In this study we show that an increase in the amount that female rats move around their cages after an injection of methamphetamine is reduced in the MH6-KLH vaccinated rats.

As you can see in the explainer video, the main principle of anti-drug vaccination is that antibodies can bind some of the drug molecules (methamphetamine in this case) in the bloodstream, thereby preventing them from getting into the brain. This capacity to retain methamphetamine is relatively fixed at a given point in the vaccine sequence, thus administering a sufficiently high dose can (should) overcome the protection.

In our data, the effects of the vaccine were dose dependent. This is Figure 4 from the paper which depicts locomotor activity rates (counts per minute) in the MH6-KLH and KLH groups in the first and second hours after injection of methamphetamine in three doses [Significant differences from the Vehicle and 0.25 mg/kg within Group and Hour are indicated by §, from Vehicle (only) by # and from the 0.5 mg/kg condition by &. ]. There is a dose-dependent increase in activity rate compared with the vehicle injection condition. With respect to the active vaccination group, complete protection was found at the 0.25 mg/kg dose and partial protection at 0.5 mg/kg compared with the KLH group; the two groups were about the same after 1.0 mg/kg was injected. This further enhances our ability to interpret these data as a specific effect of the vaccination and to determine where the threshold for effective protection may lie.

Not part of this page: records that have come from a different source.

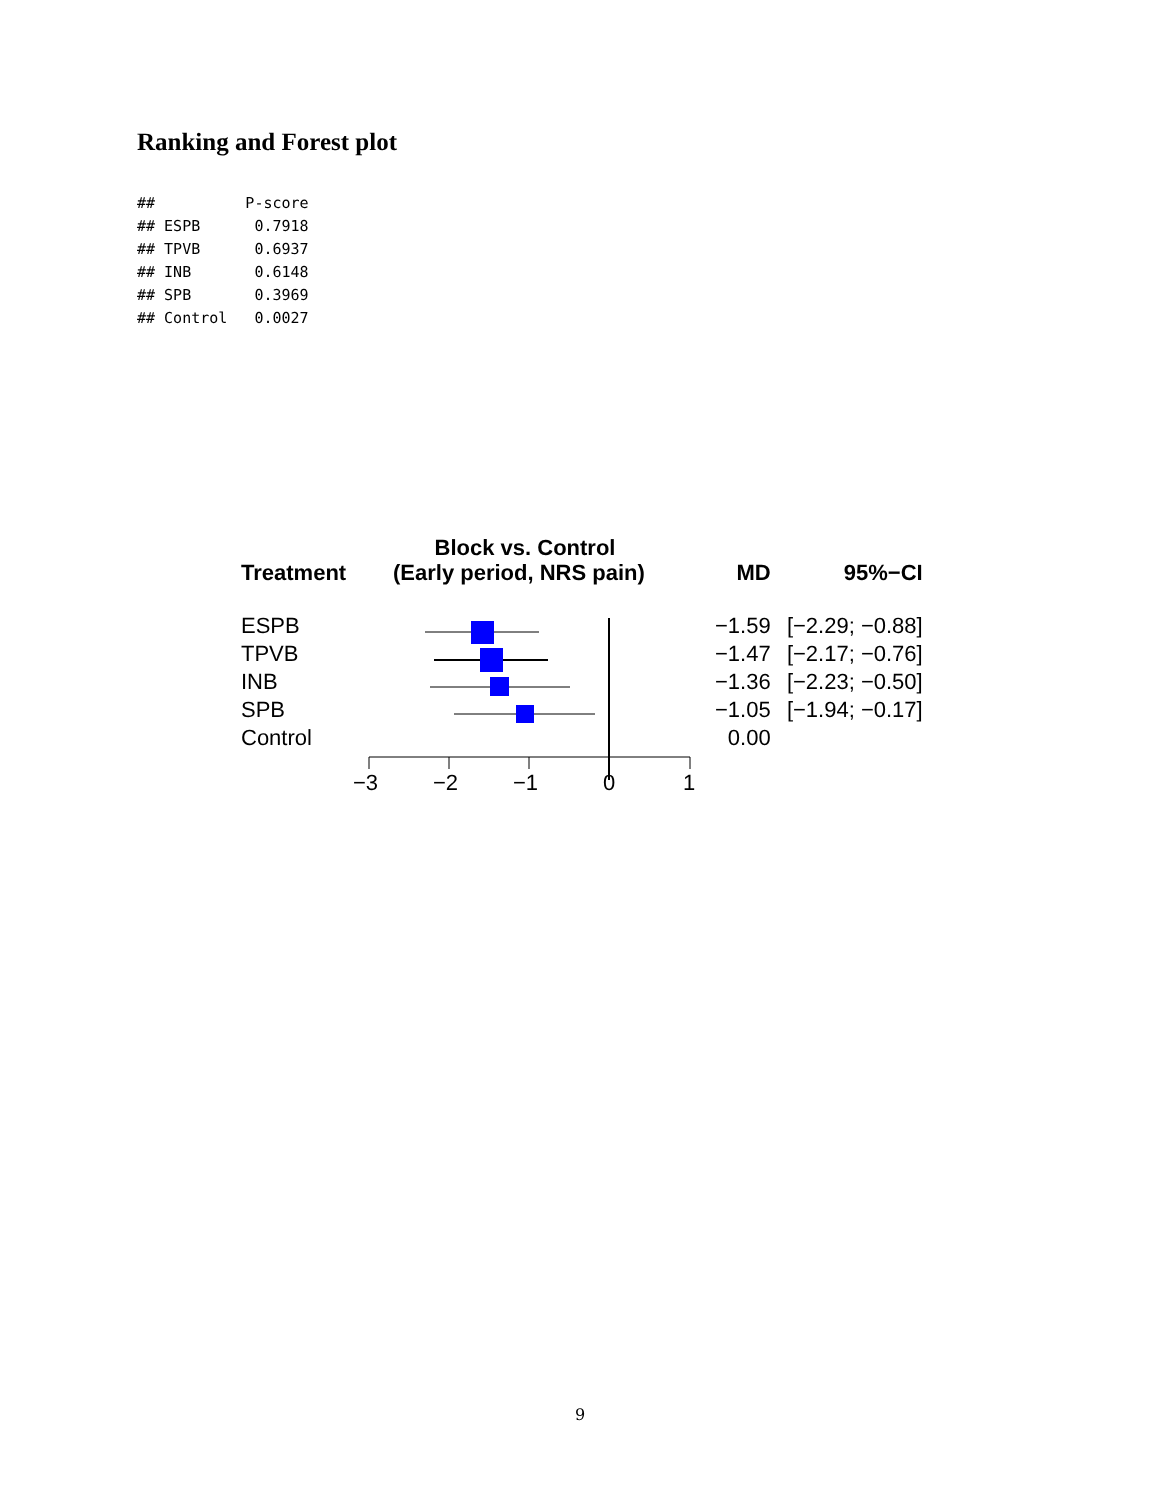Ranking and Forest plot
##          P-score
## ESPB      0.7918
## TPVB      0.6937
## INB       0.6148
## SPB       0.3969
## Control   0.0027
Block vs. Control
| Treatment | (Early period, NRS pain) | MD | 95%−CI |
| --- | --- | --- | --- |
| ESPB | | −1.59 | [−2.29; −0.88] |
| TPVB | | −1.47 | [−2.17; −0.76] |
| INB | | −1.36 | [−2.23; −0.50] |
| SPB | | −1.05 | [−1.94; −0.17] |
| Control | | 0.00 | |
−3 −2 −1 0 1
9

There was another finding in this study which was slightly disappointing in terms of the vaccine study but greatly enhanced our understanding of another thing that we have been working on, namely vapor inhalation techniques to deliver drugs to rats for various research purposes. Most specifically we showed that e-cigarette type vapor inhalation of methamphetamine (and MDPV and mephedrone) increases the activity of male rats to a similar extent as it does when injected (blogpost overview). We used this model in the present study as well and confirmed that just as with male rats, the female rats activity in the cage was increased after vapor inhalation of methamphetamine to about the same extent as after the injected doses. Therefore up to this point in time we were assuming that the dose delivered to the rat was approximately similar when similar behavioral results were produced.

Unfortunately there was no difference in the effects of inhaled methamphetamine across the vaccinated and control groups of rats. We originally interpreted this as potentially a difference in the rate of drug penetration into the brain which minimized the ability of the vaccine-generated antibodies to prevent locomotor effects.

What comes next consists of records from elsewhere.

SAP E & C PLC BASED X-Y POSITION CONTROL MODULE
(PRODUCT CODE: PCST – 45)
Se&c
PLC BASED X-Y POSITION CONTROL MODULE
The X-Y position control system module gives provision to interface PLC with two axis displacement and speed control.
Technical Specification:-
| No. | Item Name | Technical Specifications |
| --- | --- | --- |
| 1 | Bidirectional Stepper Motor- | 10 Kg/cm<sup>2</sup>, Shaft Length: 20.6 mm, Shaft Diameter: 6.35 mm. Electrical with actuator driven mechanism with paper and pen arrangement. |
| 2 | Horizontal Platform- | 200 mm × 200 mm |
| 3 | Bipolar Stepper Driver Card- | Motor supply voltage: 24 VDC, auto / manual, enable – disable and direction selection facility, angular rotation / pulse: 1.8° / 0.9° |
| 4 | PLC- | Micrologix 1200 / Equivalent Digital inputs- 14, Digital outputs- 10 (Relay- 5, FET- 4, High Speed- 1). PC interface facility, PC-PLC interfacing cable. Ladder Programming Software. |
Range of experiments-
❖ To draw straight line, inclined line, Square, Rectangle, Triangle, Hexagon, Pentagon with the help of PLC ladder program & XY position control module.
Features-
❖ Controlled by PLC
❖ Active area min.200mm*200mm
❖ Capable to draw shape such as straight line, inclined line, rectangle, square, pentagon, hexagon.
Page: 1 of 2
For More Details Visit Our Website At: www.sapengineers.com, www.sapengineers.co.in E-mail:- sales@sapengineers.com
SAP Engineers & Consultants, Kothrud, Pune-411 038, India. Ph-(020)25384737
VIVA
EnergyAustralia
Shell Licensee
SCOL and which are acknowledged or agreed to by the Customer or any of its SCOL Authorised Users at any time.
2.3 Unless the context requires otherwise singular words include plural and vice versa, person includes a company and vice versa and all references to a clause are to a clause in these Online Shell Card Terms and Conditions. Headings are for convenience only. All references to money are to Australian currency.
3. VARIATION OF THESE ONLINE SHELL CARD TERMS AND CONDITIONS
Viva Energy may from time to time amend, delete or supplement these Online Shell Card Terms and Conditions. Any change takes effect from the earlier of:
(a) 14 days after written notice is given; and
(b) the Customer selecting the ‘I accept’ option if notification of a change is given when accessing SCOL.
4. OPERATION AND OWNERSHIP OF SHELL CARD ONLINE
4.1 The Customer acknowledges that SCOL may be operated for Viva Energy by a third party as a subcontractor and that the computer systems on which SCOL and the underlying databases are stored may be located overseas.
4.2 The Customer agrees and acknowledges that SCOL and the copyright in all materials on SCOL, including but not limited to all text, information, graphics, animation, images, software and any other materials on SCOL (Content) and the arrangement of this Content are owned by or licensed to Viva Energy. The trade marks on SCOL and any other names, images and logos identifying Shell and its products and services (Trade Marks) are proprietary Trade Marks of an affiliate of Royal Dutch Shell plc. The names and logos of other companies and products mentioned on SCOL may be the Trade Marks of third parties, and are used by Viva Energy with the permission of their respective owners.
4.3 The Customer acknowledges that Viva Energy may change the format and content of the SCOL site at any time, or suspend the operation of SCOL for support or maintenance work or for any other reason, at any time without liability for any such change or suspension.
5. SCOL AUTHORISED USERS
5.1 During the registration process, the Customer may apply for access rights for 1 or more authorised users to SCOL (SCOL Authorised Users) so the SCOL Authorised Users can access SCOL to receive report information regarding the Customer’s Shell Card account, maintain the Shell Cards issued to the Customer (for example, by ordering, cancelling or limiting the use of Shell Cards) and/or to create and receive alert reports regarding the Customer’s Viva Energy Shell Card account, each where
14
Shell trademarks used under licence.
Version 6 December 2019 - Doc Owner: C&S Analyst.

Upon reviewer request we then examined the blood levels of methamphetamine after injection (0.25, 1.0 mg/kg, i.p.) and the inhalation condition in a different group of unvaccinated female rats. We found that methamphetamine was about ten times higher in the blood after inhalation versus injection in this new study. This of course explains why the vaccinated group was not protected, i.e., the dose under inhalation was far past the ability of the antibodies to sequester in the bloodstream.

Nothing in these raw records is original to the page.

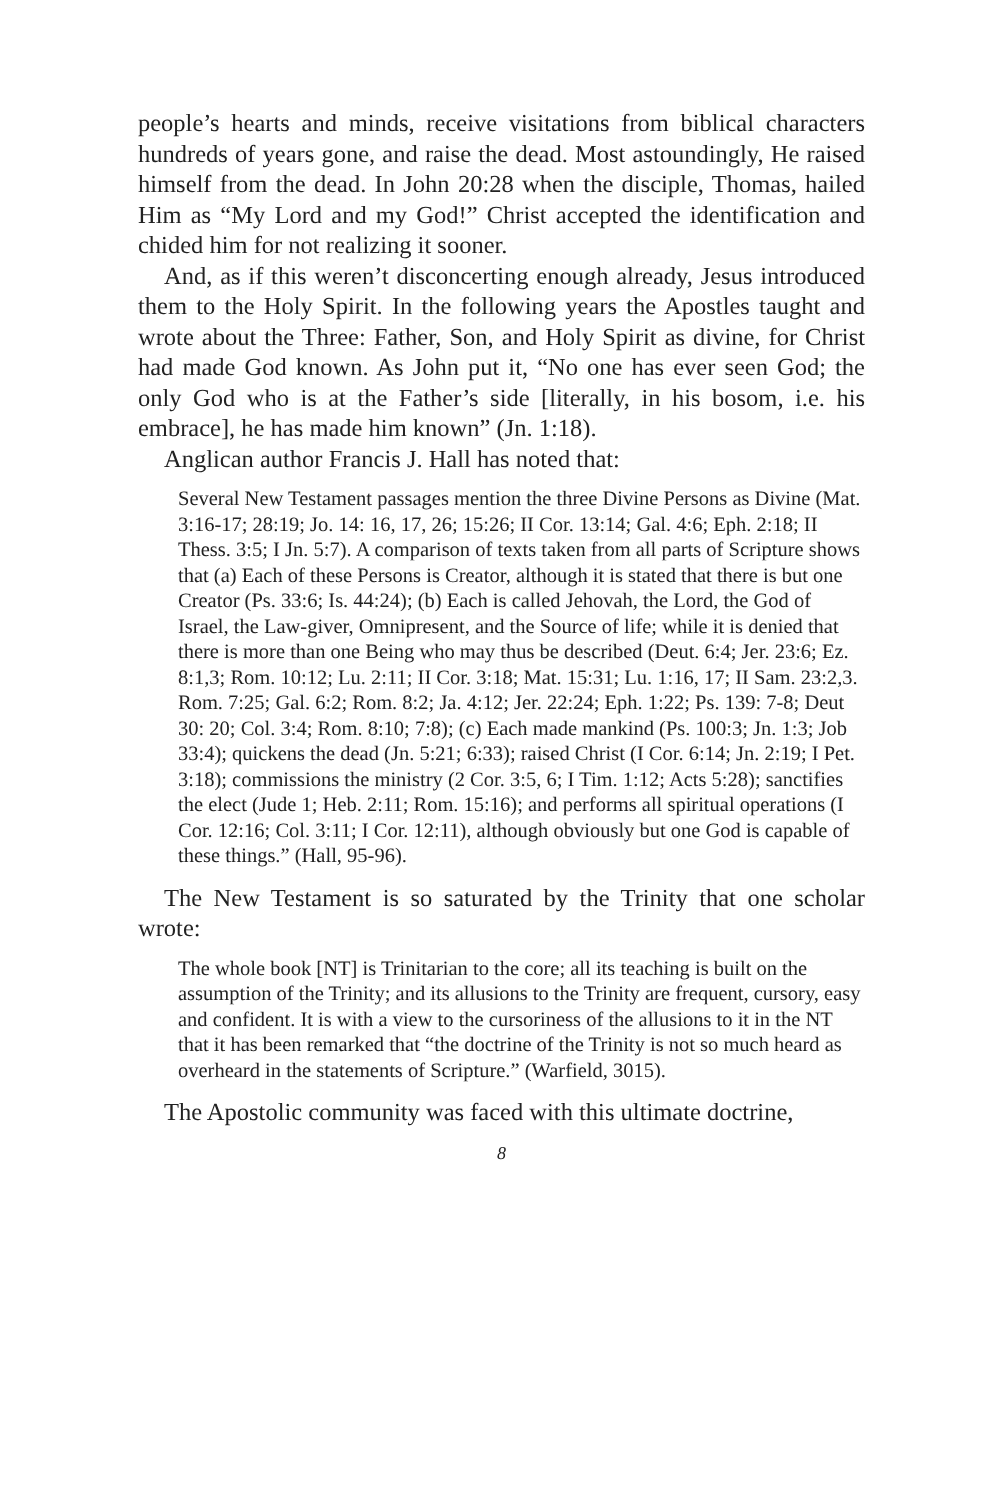people’s hearts and minds, receive visitations from biblical characters hundreds of years gone, and raise the dead. Most astoundingly, He raised himself from the dead. In John 20:28 when the disciple, Thomas, hailed Him as “My Lord and my God!” Christ accepted the identification and chided him for not realizing it sooner.
And, as if this weren’t disconcerting enough already, Jesus introduced them to the Holy Spirit. In the following years the Apostles taught and wrote about the Three: Father, Son, and Holy Spirit as divine, for Christ had made God known. As John put it, “No one has ever seen God; the only God who is at the Father’s side [literally, in his bosom, i.e. his embrace], he has made him known” (Jn. 1:18).
Anglican author Francis J. Hall has noted that:
Several New Testament passages mention the three Divine Persons as Divine (Mat. 3:16-17; 28:19; Jo. 14: 16, 17, 26; 15:26; II Cor. 13:14; Gal. 4:6; Eph. 2:18; II Thess. 3:5; I Jn. 5:7). A comparison of texts taken from all parts of Scripture shows that (a) Each of these Persons is Creator, although it is stated that there is but one Creator (Ps. 33:6; Is. 44:24); (b) Each is called Jehovah, the Lord, the God of Israel, the Law-giver, Omnipresent, and the Source of life; while it is denied that there is more than one Being who may thus be described (Deut. 6:4; Jer. 23:6; Ez. 8:1,3; Rom. 10:12; Lu. 2:11; II Cor. 3:18; Mat. 15:31; Lu. 1:16, 17; II Sam. 23:2,3. Rom. 7:25; Gal. 6:2; Rom. 8:2; Ja. 4:12; Jer. 22:24; Eph. 1:22; Ps. 139: 7-8; Deut 30: 20; Col. 3:4; Rom. 8:10; 7:8); (c) Each made mankind (Ps. 100:3; Jn. 1:3; Job 33:4); quickens the dead (Jn. 5:21; 6:33); raised Christ (I Cor. 6:14; Jn. 2:19; I Pet. 3:18); commissions the ministry (2 Cor. 3:5, 6; I Tim. 1:12; Acts 5:28); sanctifies the elect (Jude 1; Heb. 2:11; Rom. 15:16); and performs all spiritual operations (I Cor. 12:16; Col. 3:11; I Cor. 12:11), although obviously but one God is capable of these things.” (Hall, 95-96).
The New Testament is so saturated by the Trinity that one scholar wrote:
The whole book [NT] is Trinitarian to the core; all its teaching is built on the assumption of the Trinity; and its allusions to the Trinity are frequent, cursory, easy and confident. It is with a view to the cursoriness of the allusions to it in the NT that it has been remarked that “the doctrine of the Trinity is not so much heard as overheard in the statements of Scripture.” (Warfield, 3015).
The Apostolic community was faced with this ultimate doctrine,
8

The curious thing is still why a similar level of locomotor activity was produced at the 10-fold difference in methamphetamine levels. Very likely this is due to the rate at which drug is delivered to the animal- in our inhalation model this takes place over 30 minutes whereas an injection takes seconds. Obviously one of our next avenues of research is to better determine the way that drug levels increase in the blood during vapor inhalation.